Downton Abbey
Les Crawley et leur personnel intrépide se préparent à vivre l'événement le plus important de leur vie : une visite du roi et de la reine d'Angleterre. Cette venue ne tardera pas à déclencher scandales, intrigues amoureuses et manigances qui pèseront sur l'avenir même de Downton.
I. « We’ve
been expecting you »
On avait quitté la
somptueuse demeure de Downton Abbey (en vérité, celle de Highclere Castle) au
bout d’une sixième saison en se disant que l’auteur britannique Julian Fellowes,
membre de la Chambre des Lords, avait décidément bien mené sa barque. Un « period
drama » majestueux en tous points (intrigues, casting, décors…) qui
n’appelait aucun épilogue. Quel ne fut pas alors notre surprise lorsque le showrunner annonça vouloir remettre le
couvert par l’entremise de Focus Features, la branche indé de la major Universal. Un long-métrage en
forme de suite pour satisfaire l’appétit insatiable des aficionados. Une
annonce accueillie de notre côté avec une petite dose de scepticisme. C’est que
tout avait déjà été dit, raconté, surligné voire même répété dans la série. Si
bien que la pénultième saison laissait déjà poindre une certaine lassitude.
II. Branle-bas
de combat
Et puis vint l’annonce du
synopsis. Une idée somme toute royale qui méritait bien d’être mise en scène
avec panache, que ce soit pour la petite lucarne ou le grand écran. Finalement,
ce sera dans les salles obscures. Nous sommes en 1927. De l’eau est passée sous
les ponts depuis le mariage d’Edith. Alors que le comte de Grantham et son
épouse ont dû réduire le nombre des domestiques et que Mary et Henry ont décidé
de quitter la splendide demeure, toute la maisonnée apprend l’arrivée du roi
George V et de la Reine Mary. Autrement dit, c’est le branle-bas de combat. Sauf
que le personnel de Downton est prié de faire un pas de côté. L’entourage privé
de la couronne prend le relais non sans dédain. Les domestiques décident alors
de se rebeller tandis que Mary fait appel au fraîchement retraité Carson, lui qui
a tant de fois sauvé le domaine dans le passé.
III. Du
petit au grand écran
A la question de savoir
si Julian Fellowes est parvenu à se défaire du format sériel, la réponse est…

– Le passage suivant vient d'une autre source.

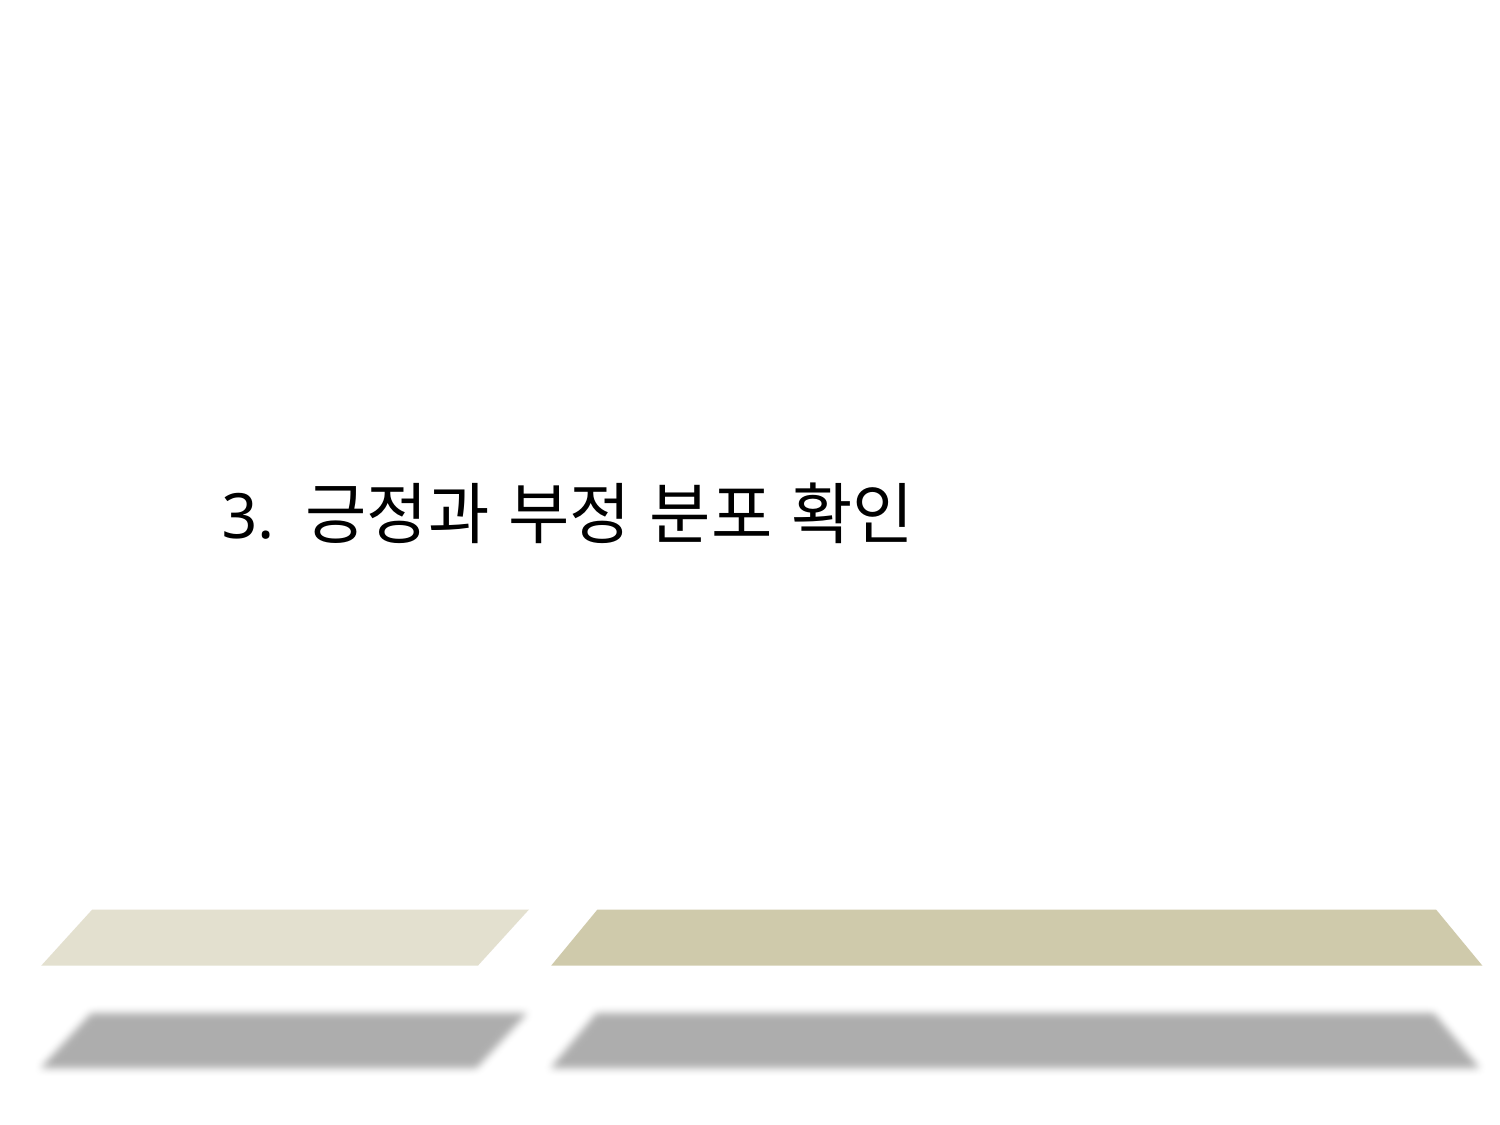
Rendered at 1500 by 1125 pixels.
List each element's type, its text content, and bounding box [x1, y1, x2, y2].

text_box [39, 907, 531, 968]
text_box [549, 907, 1485, 968]
text_box 3. 긍정과 부정 분포 확인 [206, 424, 1187, 609]
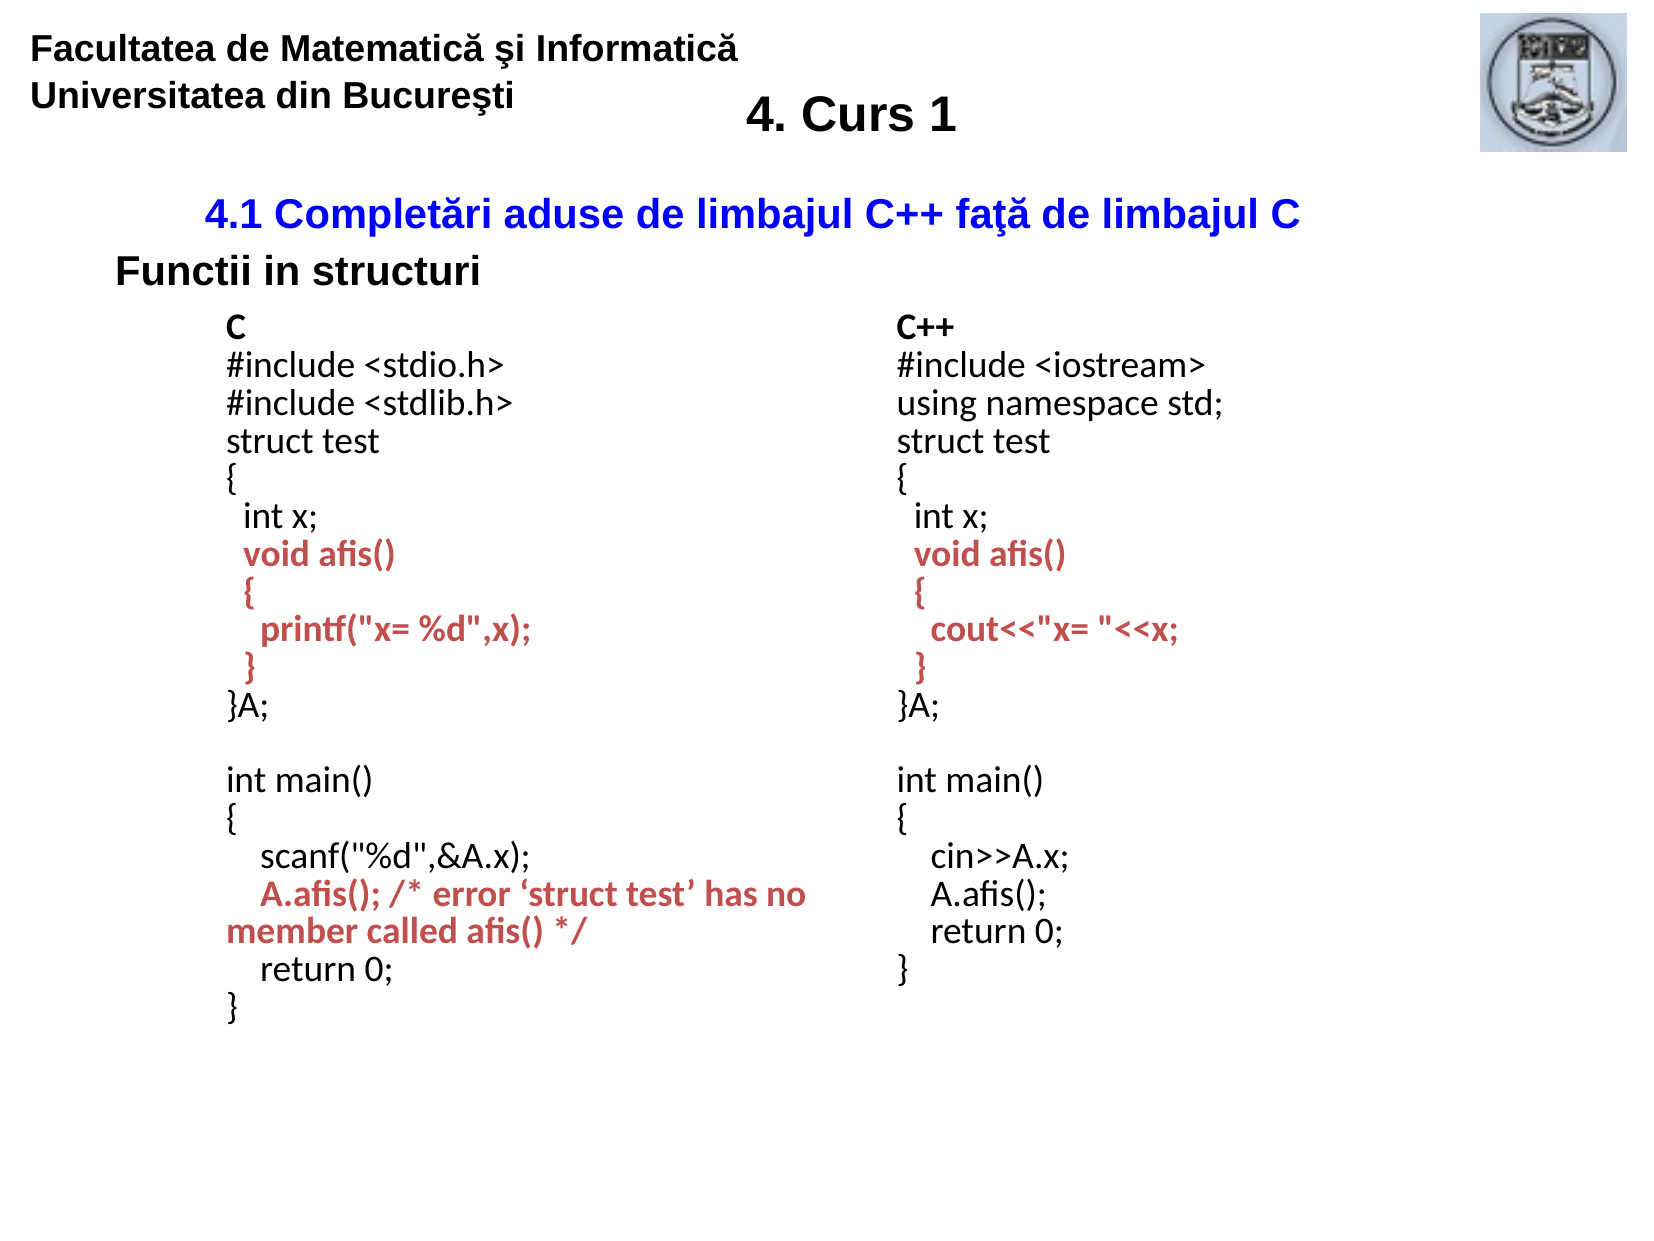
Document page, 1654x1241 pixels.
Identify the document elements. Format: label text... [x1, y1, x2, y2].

text_box 4.1 Completări aduse de limbajul C++ faţă de limbajul C [39, 154, 1425, 230]
text_box Functii in structuri [100, 234, 541, 309]
table_header C #include <stdio.h> #include <stdlib.h> struct test { int x; void afis() { printf("x= %d",x); } }A; int main() { scanf("%d",&A.x); A.afis(); /* error ‘struct test’ has no member called afis() */ return 0; } [211, 297, 882, 1227]
text_box 4. Curs 1 [639, 80, 1065, 144]
text_box Facultatea de Matematică şi Informatică Universitatea din Bucureşti [13, 13, 841, 122]
picture [1480, 13, 1627, 152]
table_header C++ #include <iostream> using namespace std; struct test { int x; void afis() { cout<<"x= "<<x; } }A; int main() { cin>>A.x; A.afis(); return 0; } [882, 297, 1552, 1227]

non ! Certes, le scénariste a bâti son scénario sur une trame principale
alléchante : la venue du monarque. Un fil rouge prétexte à une enfilade de
sous-intrigues plus ou moins passionnantes censées faire exister la vingtaine
(!) de personnages à l’écran. En cela, le long-métrage s’adresse uniquement aux
fans de la première heure. Les autres resteront sur le banc de touche car ils
ne biteront rien aux nombreuses références attachées aux backgrounds des
protagonistes. Ainsi, le film a les défauts de ses qualités. La multiplication
des intrigues permet à chaque acteur d’avoir de la matière substantielle à
défendre devant la caméra, chaque personnage ayant son moment de gloire. A
contrario, le récit s’avère beaucoup trop mécanique, faisant de chaque
situation un pseudo événement, parfois surjoué.
IV. Démesure
narrative
L’écriture, bien trop
apparente, empêche donc le spectateur de s’immerger complètement.
Rebondissements factices et retournements de situation hasardeux voire
capillotractés viennent nous assommer sans que nous nous en rendions compte.
Cela émis, cette démesure narrative permet à cette fiction de filer à bride
abattue vers un dénouement qui caresse les fans dans le sens du poil. On ne
s’ennuie jamais, bousculé ici par une émotion soudaine, riant à gorge déployée
là, grâce à un humour généreux. On vous sert en prime des dialogues aux petits
oignons prononcés par des comédiens délectables. Les saillies caustiques de la
Comtesse Violet Crawley (adorable Maggie Smith qui fait son miel de chaque punchline) sont toujours aussi
savoureuses tandis qu’on apprécie les errances de l’ingénu valet de pied
Molesley, incarné avec brio par Kevin Doyle.
V. Des
paillettes dans la vie de l’aficionado
Téléfilm de luxe aux
ambitions cinématographiques proches du néant (mise en scène anecdotique s’appuyant
lourdement sur sa débauche de moyens) mais au rythme soutenu, « Downton
Abbey » doit se voir comme un double-épisode au caractère quelque peu
exceptionnel dû à son mode de distribution inédit. Une sorte de « Christmas
Special »… en automne… au cinéma. In fine, si vous êtes un mordu de la
série, n’hésitez pas, foncez fissa chez votre exploitant de salles préféré car ce
métrage risque bien de mettre des paillettes dans votre vie.